→ Problem to solve
Show each line of the data below that has the string "Scott" in it.

[Data in this exercise]

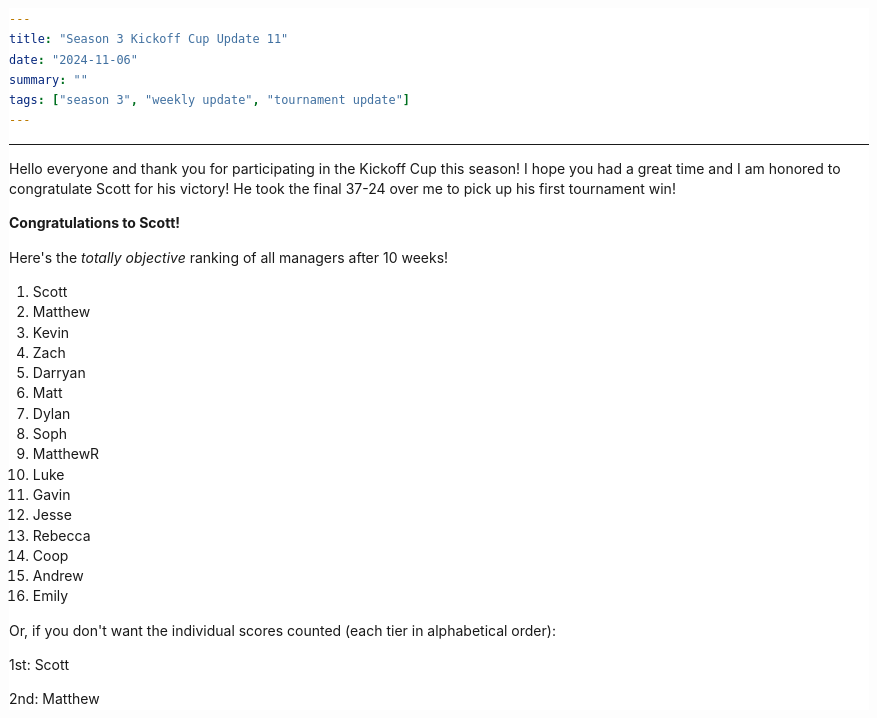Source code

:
 ```yaml
---
title: "Season 3 Kickoff Cup Update 11"
date: "2024-11-06"
summary: ""
tags: ["season 3", "weekly update", "tournament update"]
---
```


<style>
img {
  display: block;
  margin-left: auto;
  margin-right: auto;
  border: 1px solid;
}
.center-bold {
    text-align: center;
    font-weight: bold;
}
</style>

---

Hello everyone and thank you for participating in the Kickoff Cup this season! I hope you had a great time and I am honored to congratulate Scott for his victory! He took the final 37-24 over me to pick up his first tournament win!

**Congratulations to Scott!**

Here's the _totally objective_ ranking of all managers after 10 weeks!

1. Scott
2. Matthew
3. Kevin
4. Zach
5. Darryan
6. Matt
7. Dylan
8. Soph
9. MatthewR
10. Luke
11. Gavin
12. Jesse
13. Rebecca
14. Coop
15. Andrew
16. Emily

Or, if you don't want the individual scores counted (each tier in alphabetical order):

1st: Scott

2nd: Matthew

[/Data in this exercise]

→ Exercise response
Hello everyone and thank you for participating in the Kickoff Cup this season! I hope you had a great time and I am honored to congratulate Scott for his victory! He took the final 37-24 over me to pick up his first tournament win!
**Congratulations to Scott!**
1. Scott
1st: Scott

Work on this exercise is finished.